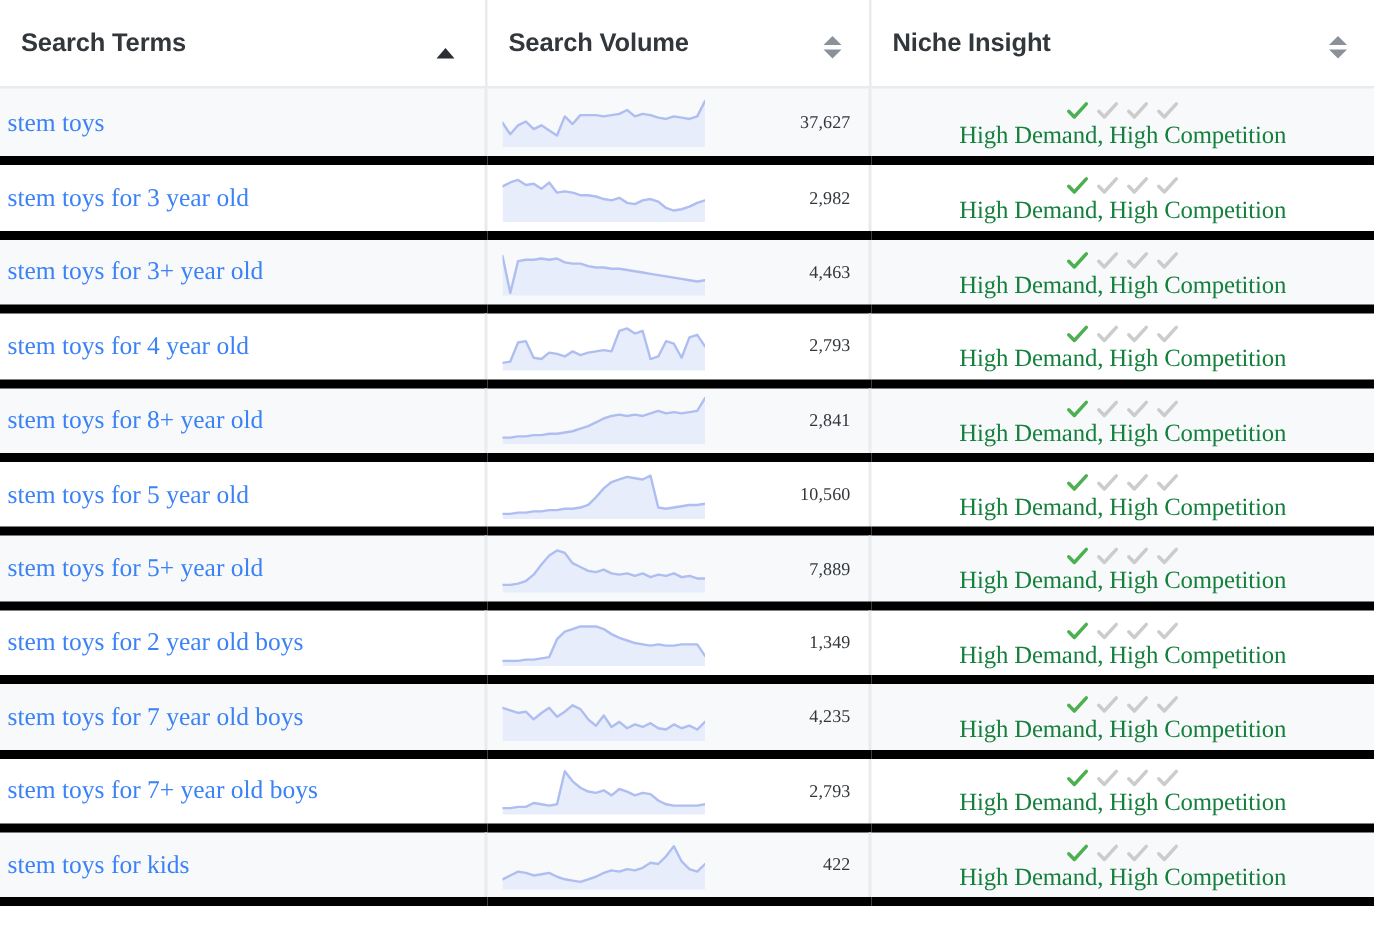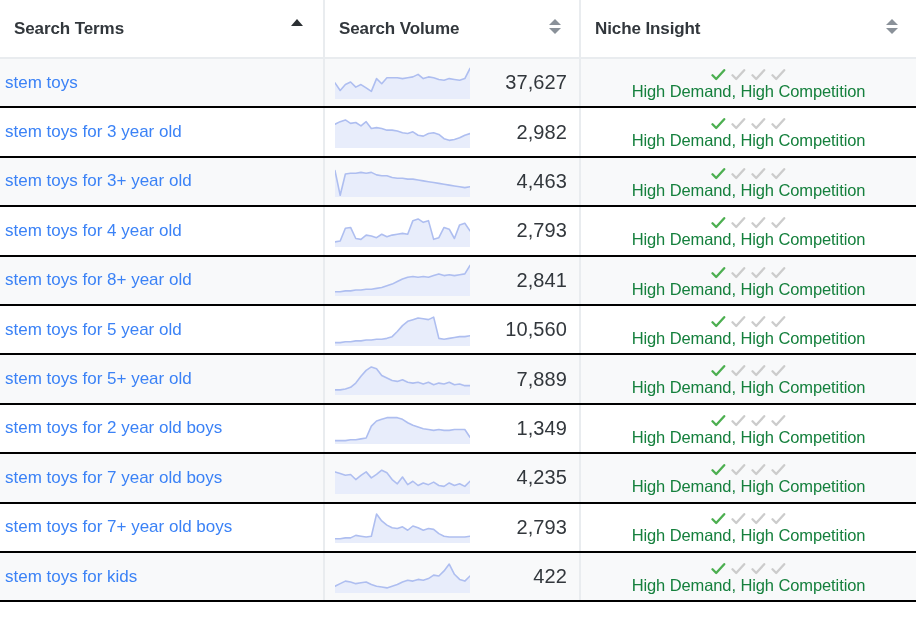"Search Terms" .th-inner { align-items: flex-start -> flex-end }
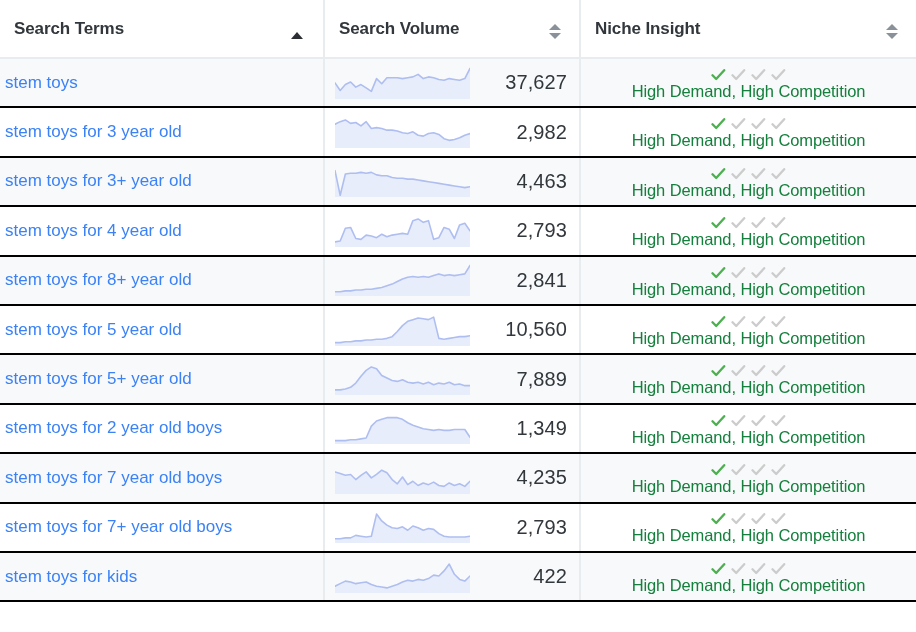"stem toys" tbody td { border-bottom: 2px solid #000000 -> 6px solid #000000; font-family: none -> Liberation Serif, serif }
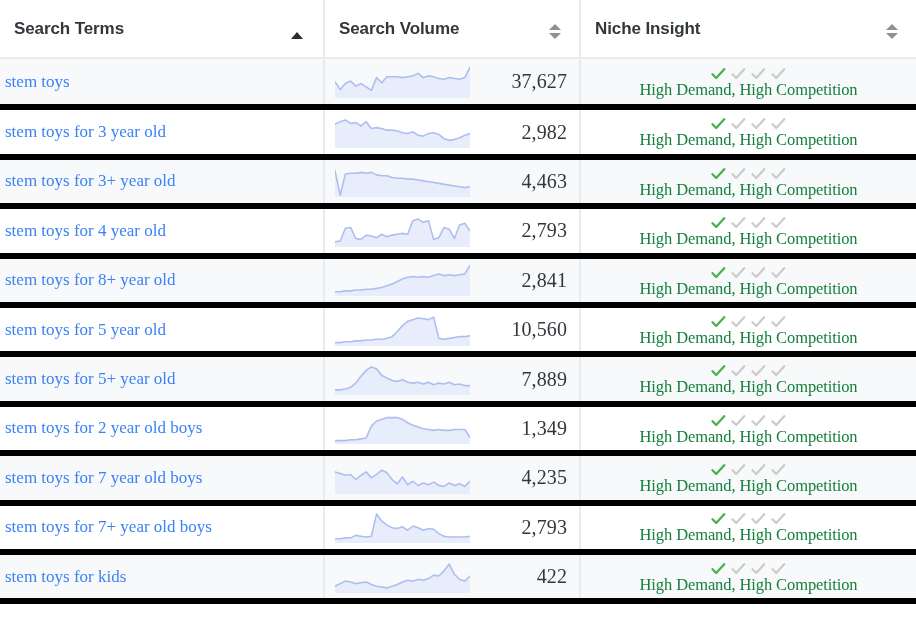"37,627" .volume-num { font-size: 20px -> 12px }
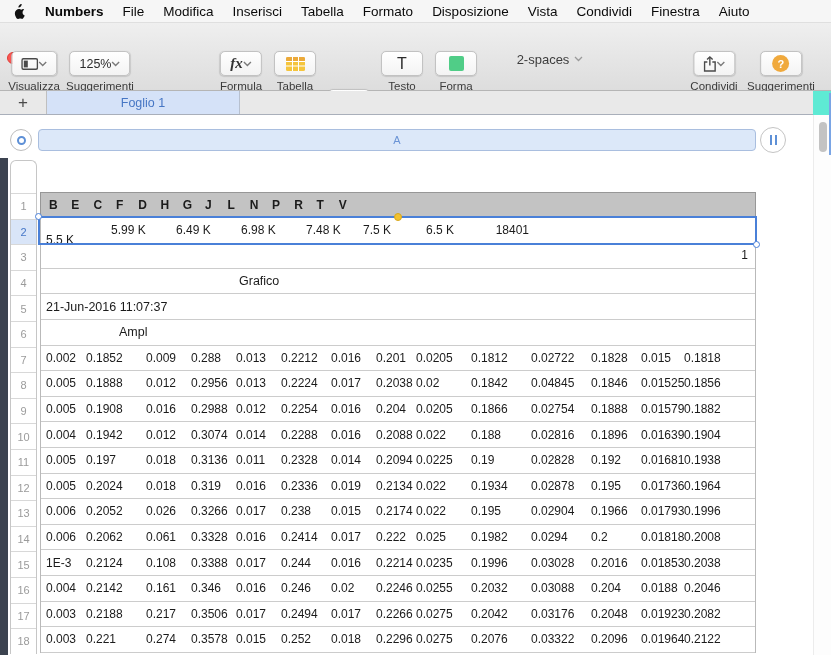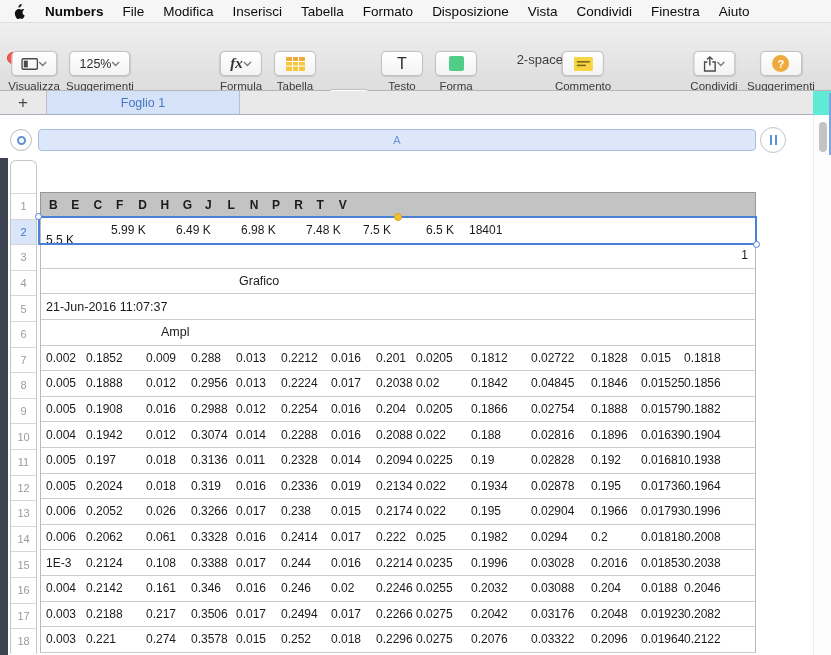"Commento" div.tool { html: <div> <div> <svg> <rect></rect> <rect></rect> <rect></rect> </svg> </div> <span>Commento</span> </div> -> none }
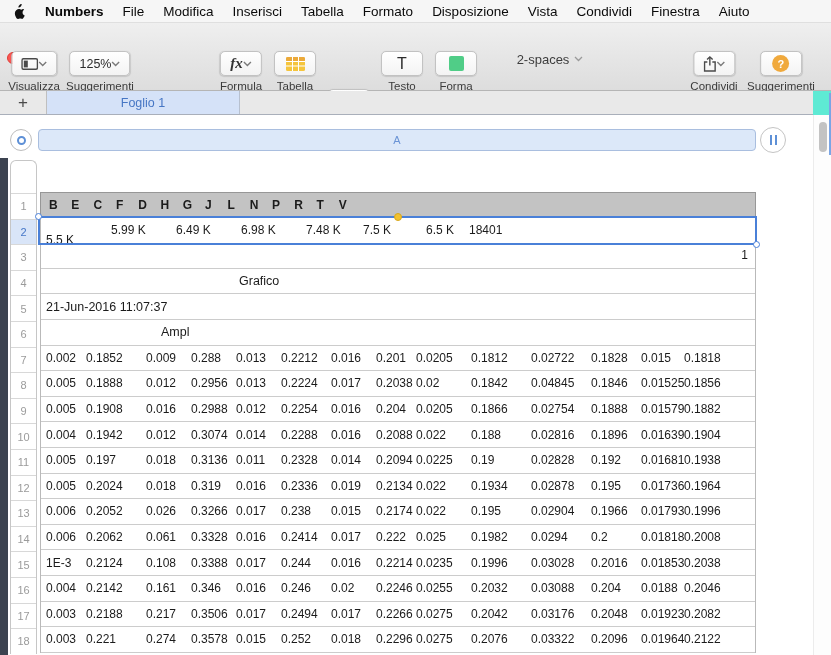"18401" span { text-align: none -> right }
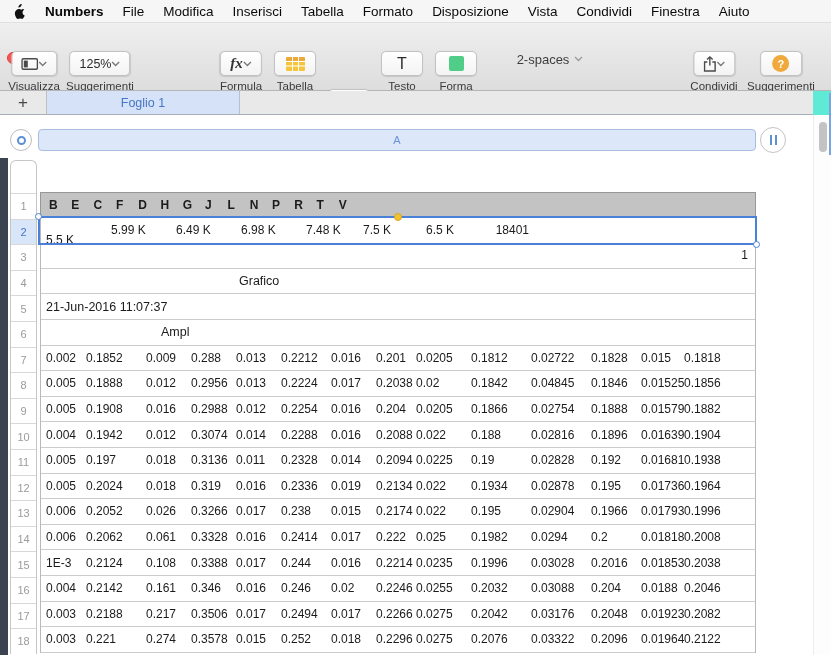"Ampl" .row.r6 span { margin-left: 120px -> 78px }
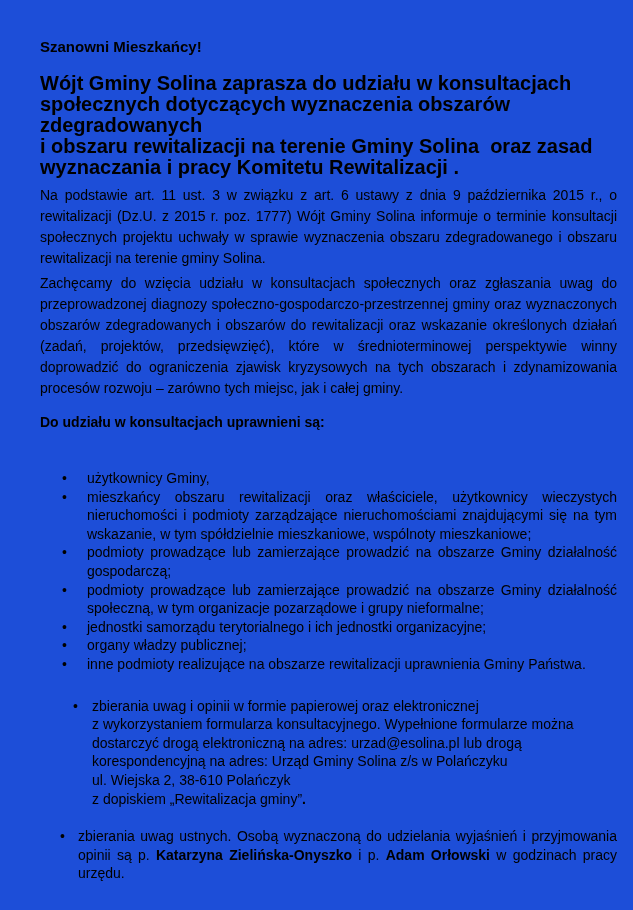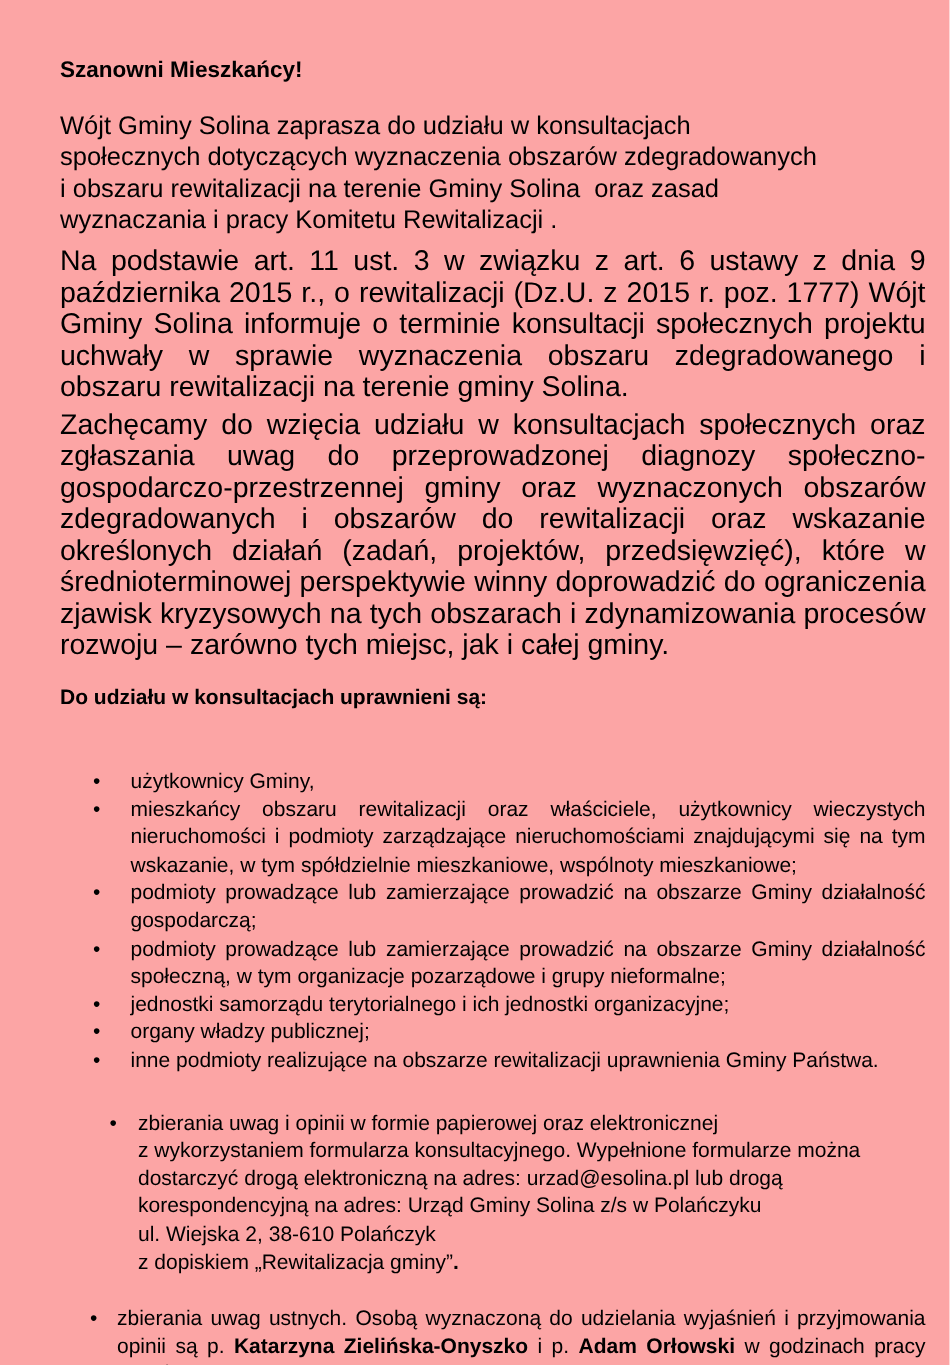"Szanowni Mieszkańcy!" .page { background: #fca5a5 -> #1d4ed8 }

**ABOUT THIS EXERCISE**
Please print each entry exactly as it stands, without the pictures.

**TASK OUTPUT**
"Search Terms" .th-inner { align-items: flex-start -> flex-end }
"stem toys" tbody td { border-bottom: 2px solid #000000 -> 6px solid #000000; font-family: none -> Liberation Serif, serif }
"37,627" .volume-num { font-size: 20px -> 12px }
"Commento" div.tool { html: <div> <div> <svg> <rect></rect> <rect></rect> <rect></rect> </svg> </div> <span>Commento</span> </div> -> none }
"18401" span { text-align: none -> right }
"Ampl" .row.r6 span { margin-left: 120px -> 78px }
"Szanowni Mieszkańcy!" .page { background: #fca5a5 -> #1d4ed8 }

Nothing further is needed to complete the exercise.